» **THE PROBLEM**
Without skipping anything, write out each record below exactly.

START ENTRIES SUPPLIED

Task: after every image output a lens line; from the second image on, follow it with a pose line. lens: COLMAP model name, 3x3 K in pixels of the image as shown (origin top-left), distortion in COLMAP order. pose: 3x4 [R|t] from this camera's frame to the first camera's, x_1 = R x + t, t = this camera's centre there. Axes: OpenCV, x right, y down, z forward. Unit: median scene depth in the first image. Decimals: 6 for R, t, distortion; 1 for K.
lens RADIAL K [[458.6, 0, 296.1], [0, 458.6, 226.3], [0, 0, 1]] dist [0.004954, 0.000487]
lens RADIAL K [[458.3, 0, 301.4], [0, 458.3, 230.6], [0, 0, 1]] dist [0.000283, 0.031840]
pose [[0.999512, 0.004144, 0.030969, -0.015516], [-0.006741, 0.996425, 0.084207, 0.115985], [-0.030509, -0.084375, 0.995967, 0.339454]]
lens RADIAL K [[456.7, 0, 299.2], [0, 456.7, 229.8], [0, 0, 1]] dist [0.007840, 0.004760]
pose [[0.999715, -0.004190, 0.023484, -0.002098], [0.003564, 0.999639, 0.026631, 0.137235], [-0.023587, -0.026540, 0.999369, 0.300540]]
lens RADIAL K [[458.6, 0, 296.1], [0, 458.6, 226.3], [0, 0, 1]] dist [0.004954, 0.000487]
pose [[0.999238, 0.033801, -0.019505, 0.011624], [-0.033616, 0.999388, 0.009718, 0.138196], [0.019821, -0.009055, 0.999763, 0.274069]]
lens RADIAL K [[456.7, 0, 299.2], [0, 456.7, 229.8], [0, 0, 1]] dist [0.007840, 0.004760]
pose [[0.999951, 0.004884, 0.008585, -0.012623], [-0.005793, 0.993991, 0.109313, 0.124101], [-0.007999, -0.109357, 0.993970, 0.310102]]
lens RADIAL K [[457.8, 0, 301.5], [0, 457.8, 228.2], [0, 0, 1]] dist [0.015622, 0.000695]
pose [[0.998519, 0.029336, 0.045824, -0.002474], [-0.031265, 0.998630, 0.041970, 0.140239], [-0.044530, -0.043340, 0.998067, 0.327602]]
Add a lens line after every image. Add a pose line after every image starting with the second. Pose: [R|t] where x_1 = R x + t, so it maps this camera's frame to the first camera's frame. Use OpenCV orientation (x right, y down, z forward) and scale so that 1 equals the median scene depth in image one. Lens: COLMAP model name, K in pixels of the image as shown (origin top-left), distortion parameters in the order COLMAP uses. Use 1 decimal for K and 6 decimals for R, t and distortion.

END ENTRIES SUPPLIED

» **RESULT FOR THIS EXERCISE**
Task: after every image output a lens line; from the second image on, follow it with a pose line. lens: COLMAP model name, 3x3 K in pixels of the image as shown (origin top-left), distortion in COLMAP order. pose: 3x4 [R|t] from this camera's frame to the first camera's, x_1 = R x + t, t = this camera's centre there. Axes: OpenCV, x right, y down, z forward. Unit: median scene depth in the first image. Decimals: 6 for R, t, distortion; 1 for K.
lens RADIAL K [[458.6, 0, 296.1], [0, 458.6, 226.3], [0, 0, 1]] dist [0.004954, 0.000487]
lens RADIAL K [[458.3, 0, 301.4], [0, 458.3, 230.6], [0, 0, 1]] dist [0.000283, 0.031840]
pose [[0.999512, 0.004144, 0.030969, -0.015516], [-0.006741, 0.996425, 0.084207, 0.115985], [-0.030509, -0.084375, 0.995967, 0.339454]]
lens RADIAL K [[456.7, 0, 299.2], [0, 456.7, 229.8], [0, 0, 1]] dist [0.007840, 0.004760]
pose [[0.999715, -0.004190, 0.023484, -0.002098], [0.003564, 0.999639, 0.026631, 0.137235], [-0.023587, -0.026540, 0.999369, 0.300540]]
lens RADIAL K [[458.6, 0, 296.1], [0, 458.6, 226.3], [0, 0, 1]] dist [0.004954, 0.000487]
pose [[0.999238, 0.033801, -0.019505, 0.011624], [-0.033616, 0.999388, 0.009718, 0.138196], [0.019821, -0.009055, 0.999763, 0.274069]]
lens RADIAL K [[456.7, 0, 299.2], [0, 456.7, 229.8], [0, 0, 1]] dist [0.007840, 0.004760]
pose [[0.999951, 0.004884, 0.008585, -0.012623], [-0.005793, 0.993991, 0.109313, 0.124101], [-0.007999, -0.109357, 0.993970, 0.310102]]
lens RADIAL K [[457.8, 0, 301.5], [0, 457.8, 228.2], [0, 0, 1]] dist [0.015622, 0.000695]
pose [[0.998519, 0.029336, 0.045824, -0.002474], [-0.031265, 0.998630, 0.041970, 0.140239], [-0.044530, -0.043340, 0.998067, 0.327602]]
Add a lens line after every image. Add a pose line after every image starting with the second. Pose: [R|t] where x_1 = R x + t, so it maps this camera's frame to the first camera's frame. Use OpenCV orientation (x right, y down, z forward) and scale so that 1 equals the median scene depth in image one. Lens: COLMAP model name, K in pixels of the image as shown (origin top-left), distortion parameters in the order COLMAP uses. Use 1 decimal for K and 6 decimals for R, t and distortion.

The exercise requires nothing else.